* **Directions**:
a - In the passage on behavioral and technical change:
(i) What might the debate be rooted in?
(ii) What does the relative safety of cycling versus driving depend on?
(iii) Which parameters may affect the case for using a mass-transit system?
b - Carry on the passage on behavioral and technical change from the point where it stops.

* **Given text**:
====

Fuzzy limits Although this debate might be rooted in differing political philosophies

 2 Fuzzy limits
Although this debate might be rooted in differing political philosophies and differing views on the role of
governments, the distinction between behavioural and technical changes in not as clear-cut as the
discussion above might suggest.
For example, the choice of riding a bicycle rather than driving a car or taking public transport for short
distances may be thought of as purely behavioural, and individually determined. But this choice may also
stem from a determination of the relative safety of the two choices – which itself depends on the building
of bicycle paths. The case for using a mass-transit system may be affected by parameters such as its
proximity, frequency, comfort, safety, and cost. Eventual determinants might be the numerous factors that
determine the density of cities and suburbs – from consumer choices to policies by local authorities, credit
facilities and the like.

====

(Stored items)
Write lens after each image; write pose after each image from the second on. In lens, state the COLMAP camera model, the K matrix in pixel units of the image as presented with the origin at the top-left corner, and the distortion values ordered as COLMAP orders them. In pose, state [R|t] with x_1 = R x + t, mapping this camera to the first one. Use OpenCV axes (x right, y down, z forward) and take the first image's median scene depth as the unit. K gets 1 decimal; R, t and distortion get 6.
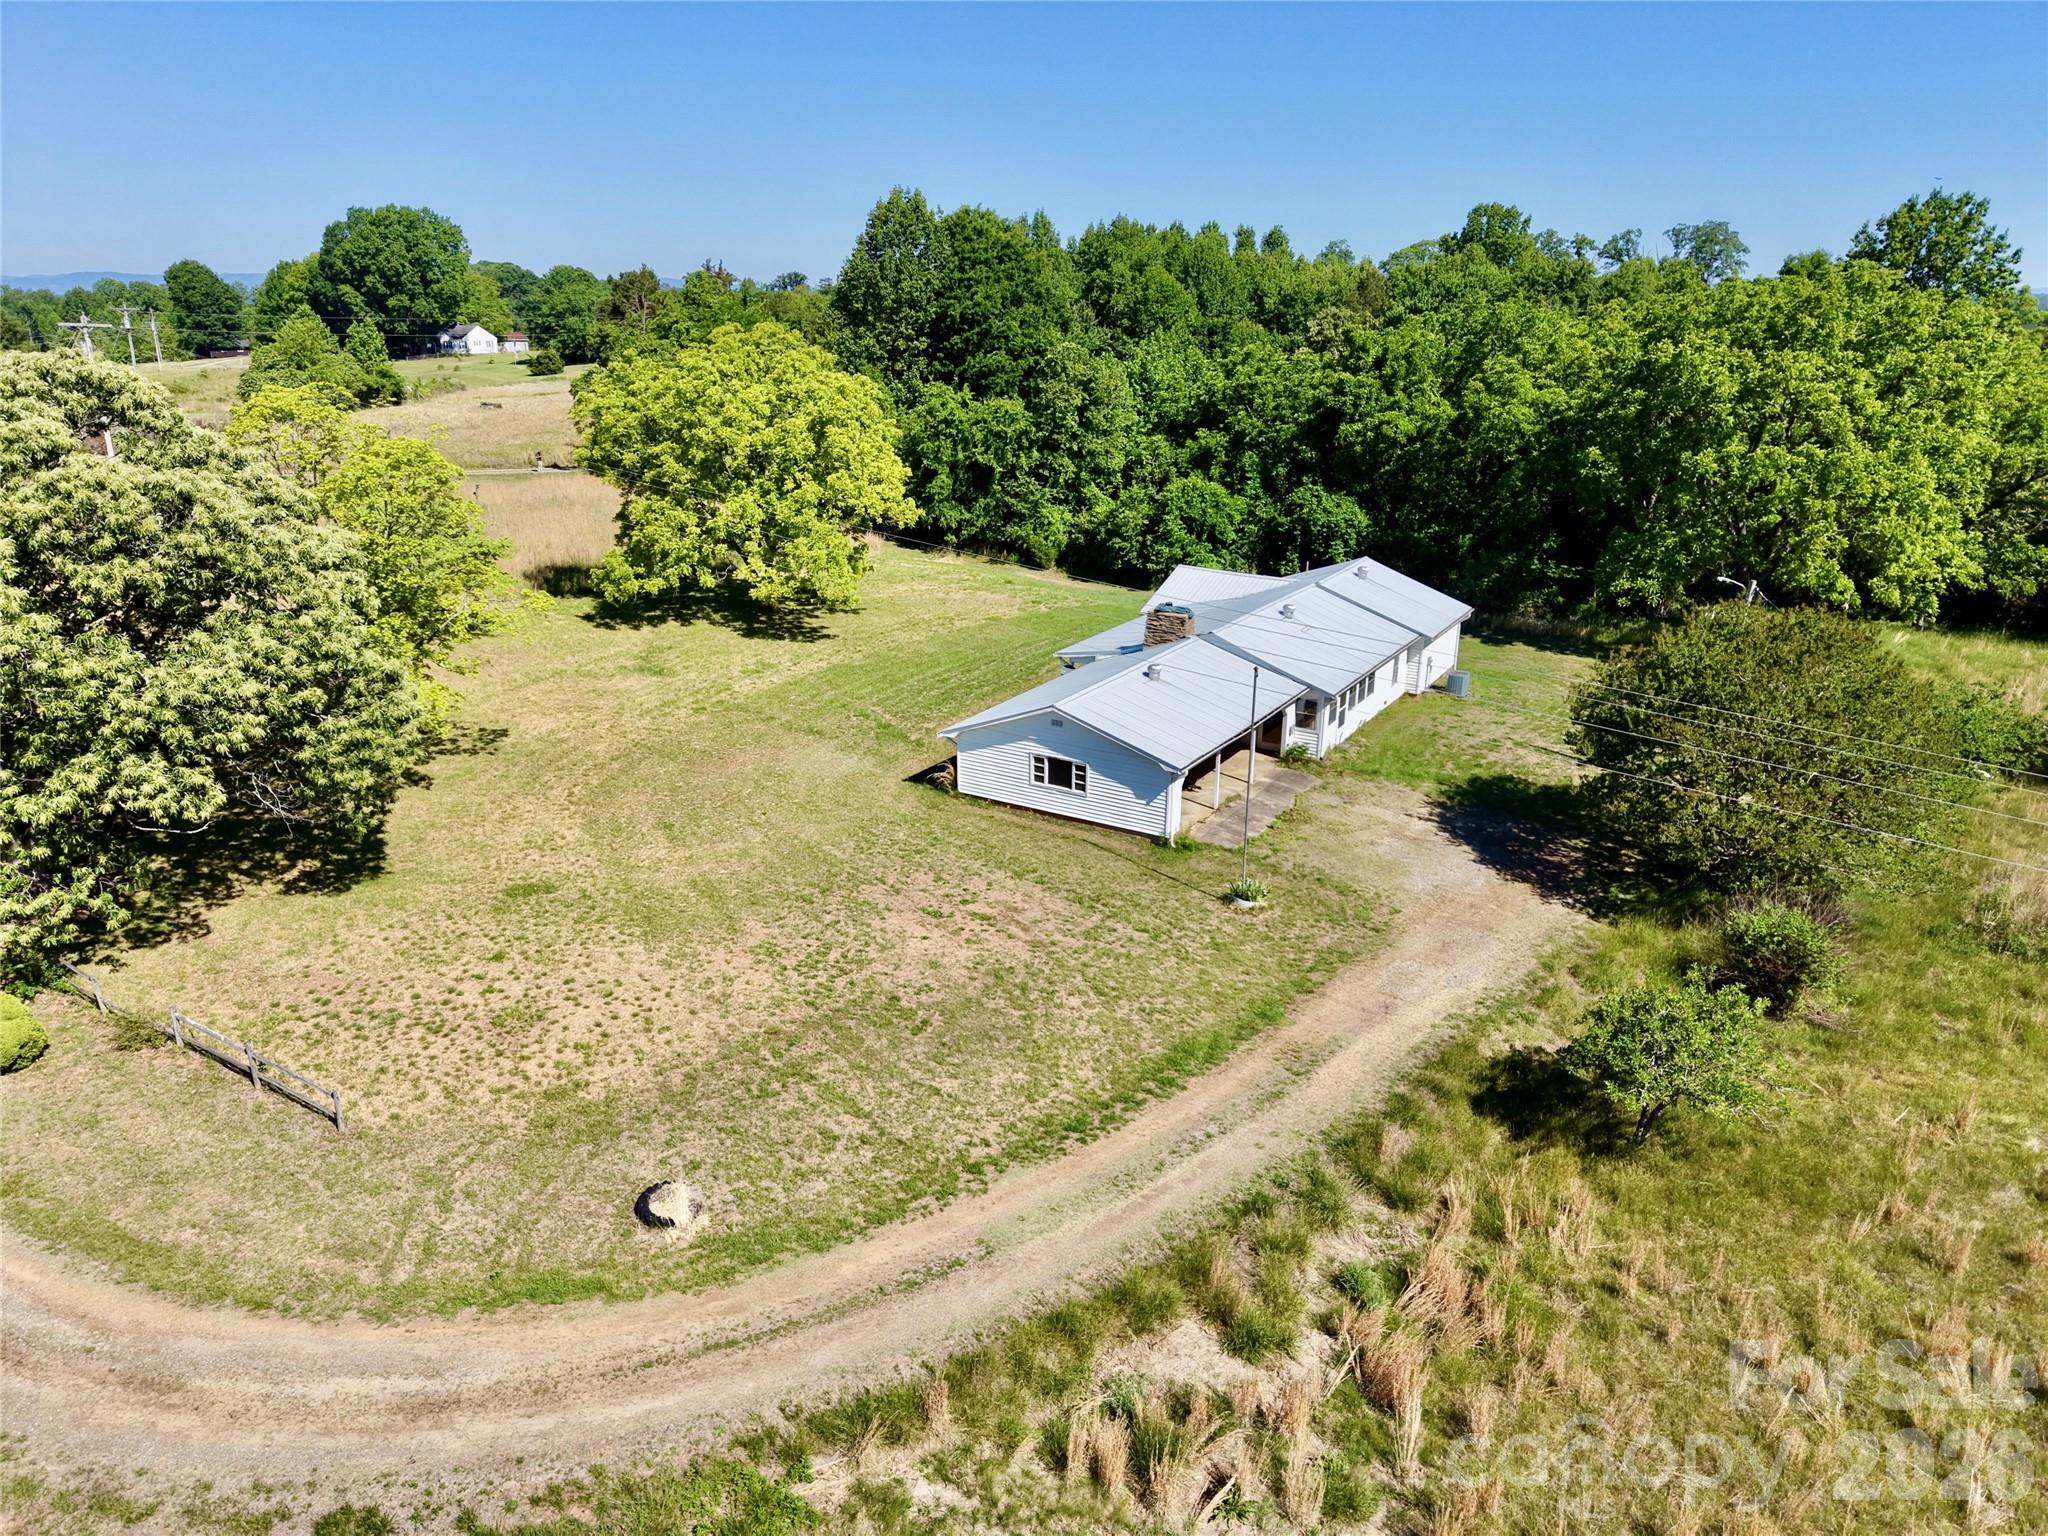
lens RADIAL K [[1369.3, 0, 1038.2], [0, 1369.3, 721.9], [0, 0, 1]] dist [0.052071, -0.046576]
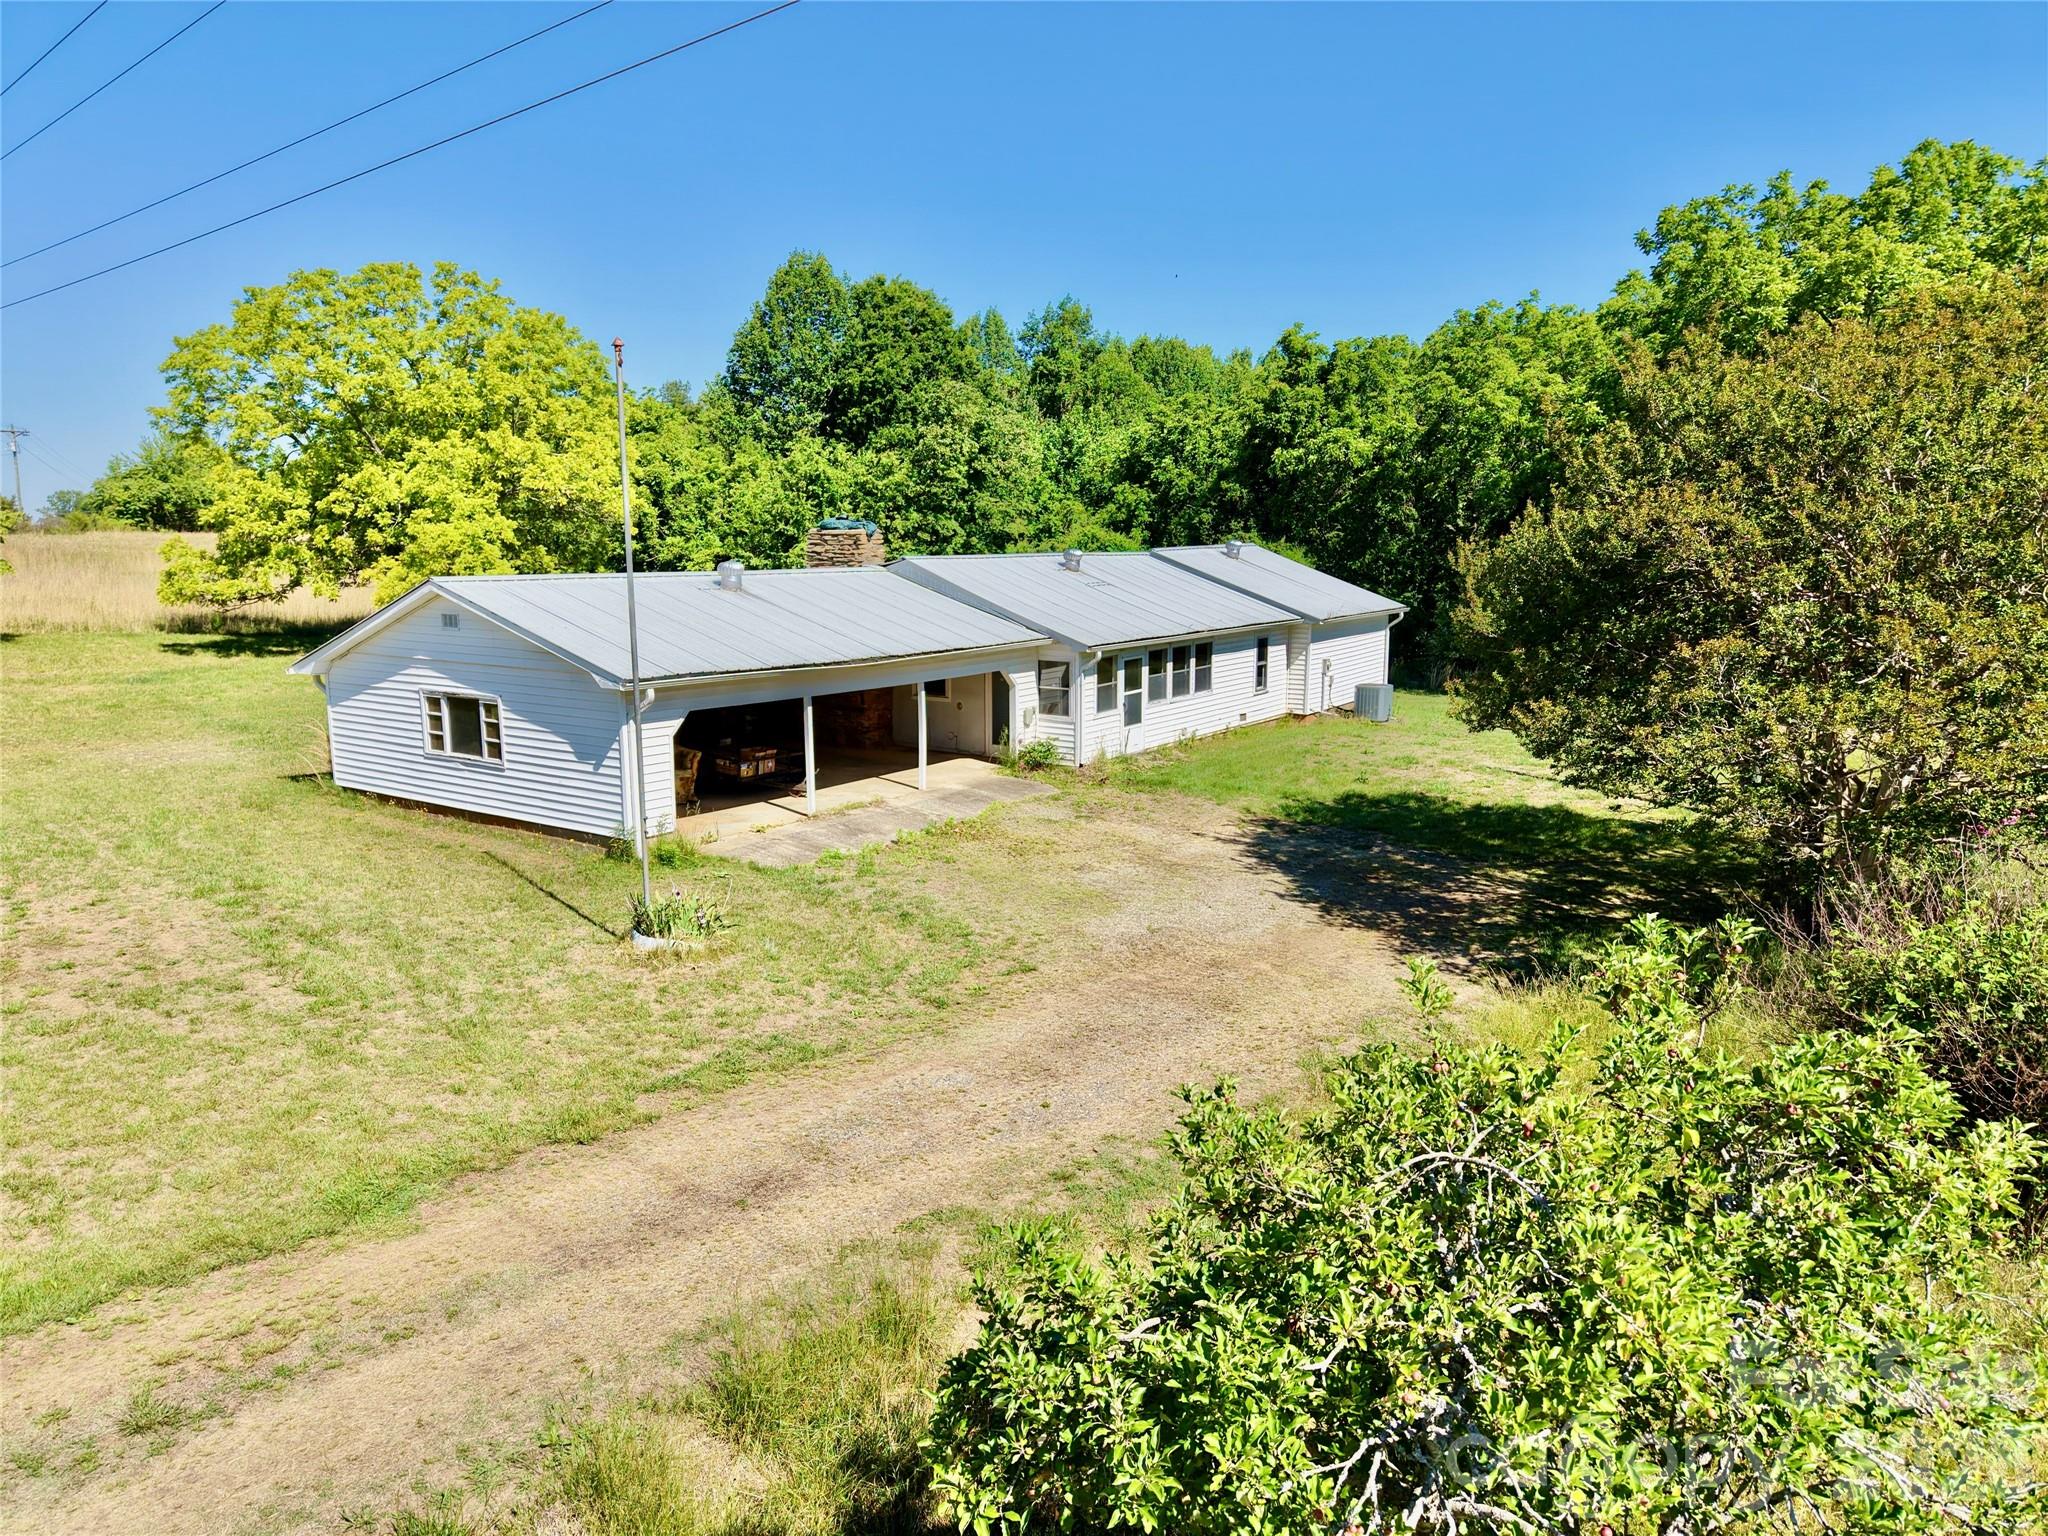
lens RADIAL K [[1312.4, 0, 1045.3], [0, 1312.4, 765.0], [0, 0, 1]] dist [0.047905, -0.040173]
pose [[0.997907, -0.001658, -0.064648, 0.137819], [-0.007158, 0.990697, -0.135895, 0.061605], [0.064272, 0.136074, 0.988612, 0.282019]]
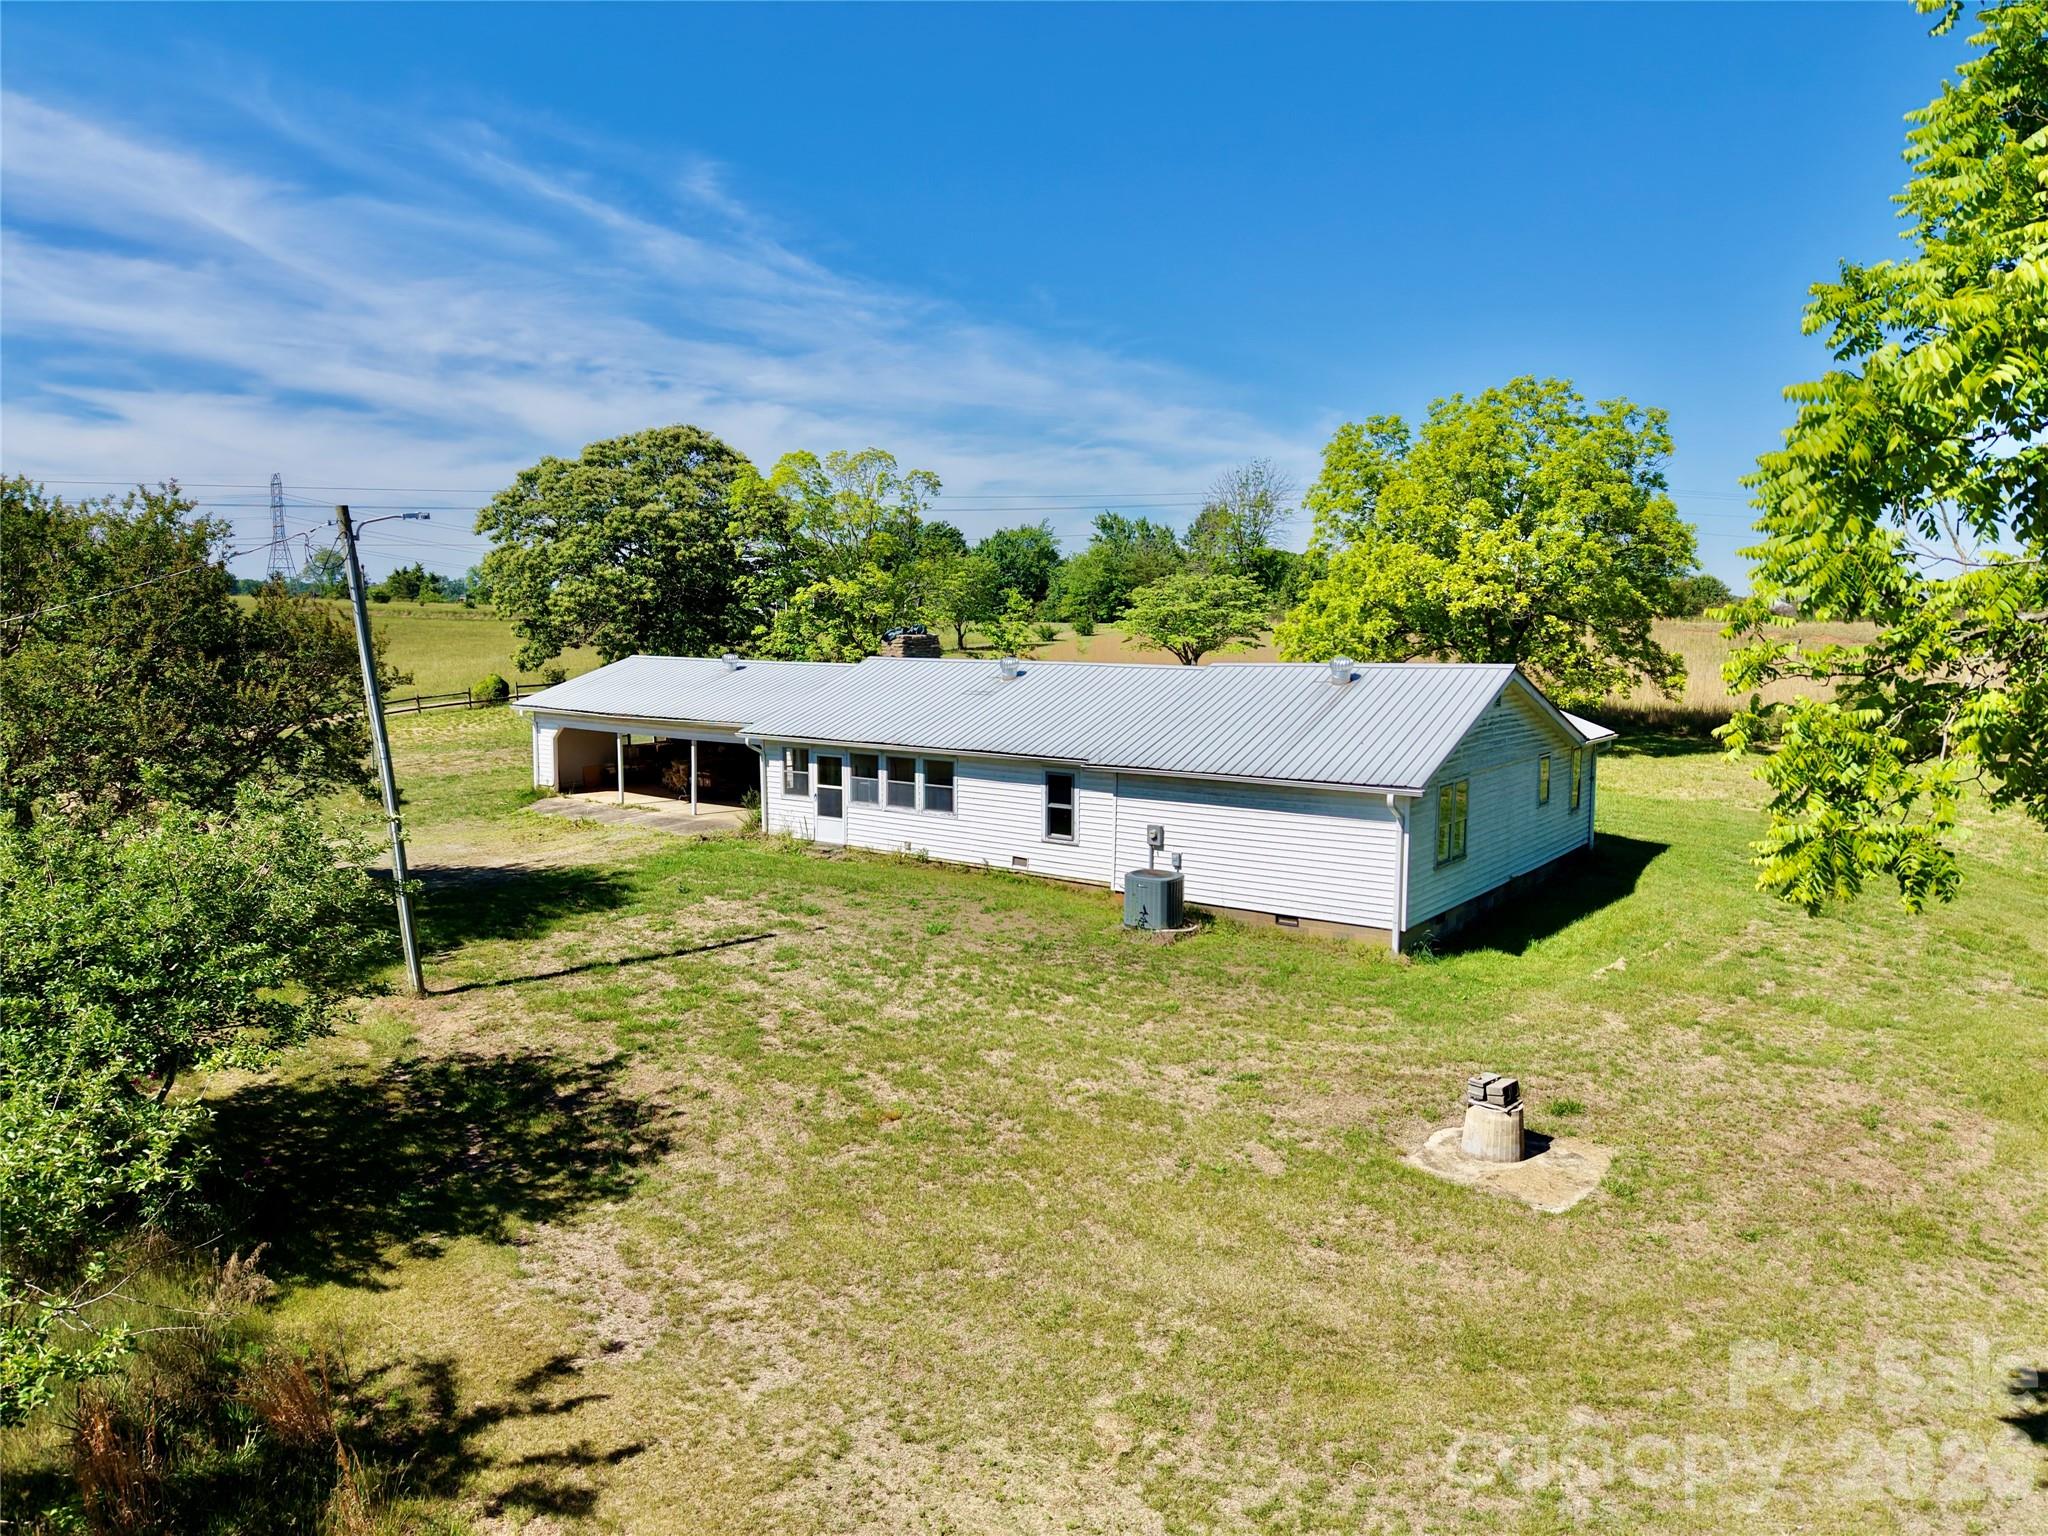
lens RADIAL K [[1369.3, 0, 1038.2], [0, 1369.3, 721.9], [0, 0, 1]] dist [0.052071, -0.046576]
pose [[-0.094671, 0.070948, -0.992977, 0.538967], [-0.302530, 0.948233, 0.096595, -0.084549], [0.948427, 0.309550, -0.068306, 0.718733]]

====

* **Exercise results**:
a -
(i) Differing political philosophies and differing views on the role of governments.
(ii) The building of bicycle paths.
(iii) Its proximity, frequency, comfort, safety, and cost.

b -
In some cases technical and behavioural components are even more closely linked. To choose to buy a
“hybrid” car, twice as efficient because it associates a small thermal engine with an electric one, currently
implies accepting that driving faster than certain speeds is only possible for short periods. Even more
generally, technical change requires a succession of steps, from invention or innovation to dissemination,
that require human intervention: there is always a behavioural component in it that policy instruments must
take into account to be effective.
Another example might help illustrate this point. Bus systems might be instrumental in paving the way
toward cleaner fuels and motors. As pointed out in a recent IEA study (IEA, 2002d), “For many alternative
fuels, infrastructure is undeveloped and unfamiliar to consumers. 

This will be less a problem for [public]
transit vehicles since they are centrally fuelled by staff that can be trained to maintain vehicles properly
and handle fuel safely”. However, to be able to accomplish this, bus systems must first become more
efficient. More rapid bus systems, protected from gridlock of other vehicles, become more attractive. They
carry (faster) more passengers that could pay (justifiably) higher fares. This makes bus companies
wealthier, enabling them to eventually buy new, more modern buses, and perhaps move up the
technological ladder towards cleaner fuels and motors.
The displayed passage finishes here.